For instance, the ability to secure nationwide warrants to obtain e-mail and electronic evidence "has proved invaluable in several sensitive non-terrorism investigations", including the traking of an unidentified fugitive and an investigation into a computer hacker who stole a company's trade secrets, the report said.
The authorities have also used toughened penalties under the law to press charges against a lovesick 20-year-old woman from Orange County who planted threatening notes abroad a Hawaii-bound cruise ship she was traveling on with her family in May.
The woman, who said she made the threats to try to return home to her boyfriend, was sentenced last week to two years in federal prison because of a provision in the Patriotic Act about the threat of terrorism against mass-transportation systems.

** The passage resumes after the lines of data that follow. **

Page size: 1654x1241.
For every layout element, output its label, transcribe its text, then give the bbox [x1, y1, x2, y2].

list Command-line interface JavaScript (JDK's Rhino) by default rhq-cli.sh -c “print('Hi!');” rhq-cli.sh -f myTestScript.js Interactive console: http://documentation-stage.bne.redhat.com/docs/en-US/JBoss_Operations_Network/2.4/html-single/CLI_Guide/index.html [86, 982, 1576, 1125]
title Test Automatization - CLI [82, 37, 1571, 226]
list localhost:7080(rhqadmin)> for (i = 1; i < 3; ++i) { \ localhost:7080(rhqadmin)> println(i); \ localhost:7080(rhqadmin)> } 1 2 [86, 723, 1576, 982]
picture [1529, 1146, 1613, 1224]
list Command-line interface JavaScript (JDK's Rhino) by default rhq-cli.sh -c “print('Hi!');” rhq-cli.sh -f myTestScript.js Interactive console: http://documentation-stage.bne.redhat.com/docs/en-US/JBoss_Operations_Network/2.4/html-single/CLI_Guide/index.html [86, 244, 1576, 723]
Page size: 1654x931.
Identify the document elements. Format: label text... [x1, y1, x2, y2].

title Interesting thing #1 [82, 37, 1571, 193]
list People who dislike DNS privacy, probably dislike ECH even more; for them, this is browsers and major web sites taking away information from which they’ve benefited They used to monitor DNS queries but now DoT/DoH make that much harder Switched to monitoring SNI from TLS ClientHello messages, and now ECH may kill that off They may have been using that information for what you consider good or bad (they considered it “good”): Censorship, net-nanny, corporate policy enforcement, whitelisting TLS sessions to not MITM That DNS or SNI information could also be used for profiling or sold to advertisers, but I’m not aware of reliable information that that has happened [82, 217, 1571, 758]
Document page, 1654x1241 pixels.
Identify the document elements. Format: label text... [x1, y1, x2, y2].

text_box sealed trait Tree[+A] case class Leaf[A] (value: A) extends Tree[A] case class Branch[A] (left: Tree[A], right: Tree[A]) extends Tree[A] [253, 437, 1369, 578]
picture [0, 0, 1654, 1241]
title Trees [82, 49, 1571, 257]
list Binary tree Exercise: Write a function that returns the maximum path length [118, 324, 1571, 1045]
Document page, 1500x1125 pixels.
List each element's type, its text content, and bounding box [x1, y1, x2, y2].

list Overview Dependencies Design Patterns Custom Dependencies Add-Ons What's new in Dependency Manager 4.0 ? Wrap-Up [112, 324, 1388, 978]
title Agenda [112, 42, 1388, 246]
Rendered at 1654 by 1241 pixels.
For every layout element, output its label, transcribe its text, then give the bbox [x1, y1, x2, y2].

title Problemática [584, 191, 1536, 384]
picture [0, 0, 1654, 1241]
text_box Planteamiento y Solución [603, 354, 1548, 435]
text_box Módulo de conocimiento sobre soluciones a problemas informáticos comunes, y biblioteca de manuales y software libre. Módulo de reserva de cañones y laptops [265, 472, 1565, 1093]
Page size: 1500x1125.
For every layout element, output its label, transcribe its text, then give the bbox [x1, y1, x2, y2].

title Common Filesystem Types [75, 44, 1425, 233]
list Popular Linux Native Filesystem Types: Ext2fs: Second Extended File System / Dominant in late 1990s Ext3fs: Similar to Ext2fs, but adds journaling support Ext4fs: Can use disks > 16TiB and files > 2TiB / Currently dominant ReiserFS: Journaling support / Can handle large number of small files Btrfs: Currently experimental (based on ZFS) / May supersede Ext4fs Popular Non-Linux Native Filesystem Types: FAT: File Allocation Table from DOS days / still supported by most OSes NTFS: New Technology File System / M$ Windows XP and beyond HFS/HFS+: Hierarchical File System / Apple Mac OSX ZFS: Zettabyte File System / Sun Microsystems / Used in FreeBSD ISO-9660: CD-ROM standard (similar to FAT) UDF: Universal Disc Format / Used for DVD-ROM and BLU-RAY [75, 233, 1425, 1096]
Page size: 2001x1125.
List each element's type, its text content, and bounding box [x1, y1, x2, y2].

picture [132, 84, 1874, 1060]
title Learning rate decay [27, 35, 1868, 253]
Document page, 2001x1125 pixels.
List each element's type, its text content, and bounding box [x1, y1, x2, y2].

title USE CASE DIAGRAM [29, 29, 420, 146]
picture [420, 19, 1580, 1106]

The law, passed by Congress just five weeks after the terror attacks of Sept.11,2001, has already drawn sharp opposition from those who believe it gives the government too much power to intrude on people's privacy in pursuit of terrorists.
Anthony Romero, executive director of the American Civil Liberties Union, said, "once the American public understands that many of the powers granted to the federal government apply to much more than just terrorism, I think the opposition will gain momentum."
Justice Department officials said such criticism has not deterred them. "There are many provisions in the Patriotic Act that can be used in the general criminal law", Mark Corallo, a department official, said.
"And I think any reasonable person would agree that we have an obligation to do everything we can to protect the lives and liberties of Americans from attack, wether it's from terrorists or garden-variety criminals."